A basic example would look like this:
on *:sockread:example: { if ($sockerr) { echo $color(info) -sef Socket Error: $sock($sockname).wsmsg echo $color(info) -sef Socket Error Number: $sock($sockname).wserr Socket: $sockname } else { ;my code goes here... } }
Checking for an error gives you the opportunity to handle it in a sane way. Most scripts report that an error has occurred instead of simply stopping in their tracks.
Reading Data Example
Example 1 (Continue)
When I printed out the entire source the server sent us. The first part is the header, follows by a blank space, and follows by the actual page data. It should look something like this:
:HTTP/1.1 200 OK :Date: Sun, 11 Mar 2012 10:42:05 GMT :Server: Apache :X-Powered-By: PHP/5.2.17 :Connection: close :Content-Type: text/html : :<!DOCTYPE html PUBLIC "-//W3C//DTD XHTML 1.0 Transitional//EN" "http://www.w3.org/TR/xhtml1/DTD/xhtml1-transitional.dtd"> : <html xmlns="http://www.w3.org/1999/xhtml"> : <head> : <meta http-equiv="Content-Type" content="text/html; charset=iso-8859-1" /> : <meta name="robots" content="noindex,follow" /> : <title>ZigWap - Demo Page</title> : </head> : <body> : <div align="center"> : <p>This is an example page!</p> : <p>This webpage is dedicated for the socket tutorial purpose. </p> : </div> : <p>Your random color is: Pink</p> : </body> : </html>
The first part is the header, follows by a blank space, and follows by the actual page data. In this example we will be trying to retrieve the random color line. A simple if statement to check for *Your random colors is* should be sufficient enough.

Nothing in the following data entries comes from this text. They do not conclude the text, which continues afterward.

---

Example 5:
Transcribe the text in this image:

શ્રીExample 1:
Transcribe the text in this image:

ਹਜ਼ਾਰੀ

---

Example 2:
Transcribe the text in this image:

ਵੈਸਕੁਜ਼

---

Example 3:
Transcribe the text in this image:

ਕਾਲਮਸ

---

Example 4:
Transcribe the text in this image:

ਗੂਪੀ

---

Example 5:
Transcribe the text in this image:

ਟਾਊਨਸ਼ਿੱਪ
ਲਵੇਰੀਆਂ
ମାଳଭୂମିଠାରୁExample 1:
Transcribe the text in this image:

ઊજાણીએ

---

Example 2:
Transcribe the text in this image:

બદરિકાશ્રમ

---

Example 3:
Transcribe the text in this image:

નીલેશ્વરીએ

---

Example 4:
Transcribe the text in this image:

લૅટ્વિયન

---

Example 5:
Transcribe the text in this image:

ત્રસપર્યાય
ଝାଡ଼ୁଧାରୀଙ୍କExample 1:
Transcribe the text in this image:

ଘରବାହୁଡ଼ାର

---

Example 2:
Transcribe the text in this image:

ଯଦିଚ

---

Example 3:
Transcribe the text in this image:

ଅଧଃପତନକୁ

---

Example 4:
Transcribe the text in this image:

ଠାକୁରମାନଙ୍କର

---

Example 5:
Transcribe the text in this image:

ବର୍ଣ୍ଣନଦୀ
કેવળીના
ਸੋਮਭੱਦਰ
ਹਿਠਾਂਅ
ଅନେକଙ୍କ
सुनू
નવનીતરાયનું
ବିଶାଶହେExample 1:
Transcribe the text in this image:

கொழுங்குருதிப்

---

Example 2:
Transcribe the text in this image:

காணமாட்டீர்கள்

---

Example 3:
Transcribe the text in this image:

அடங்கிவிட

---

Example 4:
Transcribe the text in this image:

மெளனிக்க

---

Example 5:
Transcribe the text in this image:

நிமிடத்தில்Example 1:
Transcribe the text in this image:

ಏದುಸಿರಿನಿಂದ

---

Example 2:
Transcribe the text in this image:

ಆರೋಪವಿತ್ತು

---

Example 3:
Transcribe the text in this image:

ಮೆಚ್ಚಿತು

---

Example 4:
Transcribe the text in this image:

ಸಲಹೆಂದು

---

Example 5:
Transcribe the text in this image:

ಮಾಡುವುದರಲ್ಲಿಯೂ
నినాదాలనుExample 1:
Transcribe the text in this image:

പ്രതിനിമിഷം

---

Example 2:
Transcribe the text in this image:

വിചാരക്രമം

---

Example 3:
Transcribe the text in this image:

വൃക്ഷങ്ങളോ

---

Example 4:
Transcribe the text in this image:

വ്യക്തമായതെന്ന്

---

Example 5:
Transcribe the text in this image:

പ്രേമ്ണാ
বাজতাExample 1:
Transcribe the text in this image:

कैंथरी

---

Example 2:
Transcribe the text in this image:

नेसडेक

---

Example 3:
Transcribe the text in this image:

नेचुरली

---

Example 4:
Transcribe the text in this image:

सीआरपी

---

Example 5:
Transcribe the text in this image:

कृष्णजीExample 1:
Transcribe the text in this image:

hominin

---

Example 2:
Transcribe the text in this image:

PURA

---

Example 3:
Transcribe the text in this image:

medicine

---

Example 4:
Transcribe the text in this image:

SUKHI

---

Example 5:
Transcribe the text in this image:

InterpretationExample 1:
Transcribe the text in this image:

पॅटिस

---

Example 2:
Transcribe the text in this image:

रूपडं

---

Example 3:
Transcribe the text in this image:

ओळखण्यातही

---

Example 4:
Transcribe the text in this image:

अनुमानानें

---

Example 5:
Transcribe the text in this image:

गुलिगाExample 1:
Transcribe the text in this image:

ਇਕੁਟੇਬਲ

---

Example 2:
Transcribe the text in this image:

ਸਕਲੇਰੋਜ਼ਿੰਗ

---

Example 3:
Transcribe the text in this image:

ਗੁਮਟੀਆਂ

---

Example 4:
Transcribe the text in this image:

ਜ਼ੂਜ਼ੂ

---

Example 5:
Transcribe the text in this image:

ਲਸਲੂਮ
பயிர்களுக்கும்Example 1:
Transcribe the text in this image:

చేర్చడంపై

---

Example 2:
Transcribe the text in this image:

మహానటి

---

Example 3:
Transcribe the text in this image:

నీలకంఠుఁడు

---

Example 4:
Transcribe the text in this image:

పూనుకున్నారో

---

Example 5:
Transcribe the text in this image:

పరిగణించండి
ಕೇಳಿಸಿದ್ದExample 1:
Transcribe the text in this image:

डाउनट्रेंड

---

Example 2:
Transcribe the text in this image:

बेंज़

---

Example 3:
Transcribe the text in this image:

on *:sockread:example1: { var %read sockread %read ; check if this is the line we want if (*Your random color is: * iswm %read) { ; break down our line into words tokenize 32 %read ; get the color and remove the html tab echo $color(info) -a Random Color: $noHTML($5) ; close the socket, it's not needed sockclose $sockname } }
Example 2 (YouTube, Continue)
If you tried to print the youtube page we did (http://www.youtube.com/watch?v=FDw0NdhK6QU) you will quickly realize how long the youtube webpage is. For this reason I will not show it here. The way we parse that page is very much like the one we did for the first example:
on *:sockread:YouTube: { var %x sockread %x if ($regex(%x, <meta name="title" content="(.+)">)) { ; parse the title set %title. $+ $sockName $regml(1) } else if (watch-view-count isin %x) { ; read the next line sockread %x ; make sure it's a number ; the (*UTF8) in the expression is required for the regex engine to interpret utf8 sequences, which is what mIRC use (here for a $chr(160)) if ($regex(%x,/(*UTF8)^ *([\d\xA0]+)/)) { set %view. $+ $sockname $replace($regml(1),$chr(160),$chr(32)) } } ;if we find the username of the uploader, we are done else if ($regex(%x,/<\/a><a ?href="\/user\/([^"]+)/)) { ; print out the info echo -a Title: $($+(%, title., $sockname), 2) $& Uploader: $regml(1) Views: $($+(%, view., $sockname), 2) ; cleanup unset %*. $+ $sockname ; close the socket, no need to read anymore sockclose $sockname } }
Connection Terminated
It is possible for the remote end-point to terminate a connection, the same way you can /sockclose a connection early. When this happens the on sockclose event will trigger. The syntax for that event is:
on *:sockclose:<handle>: { ;Your code goes here }
Note: Only the remote end-port, not you, can trigger this event.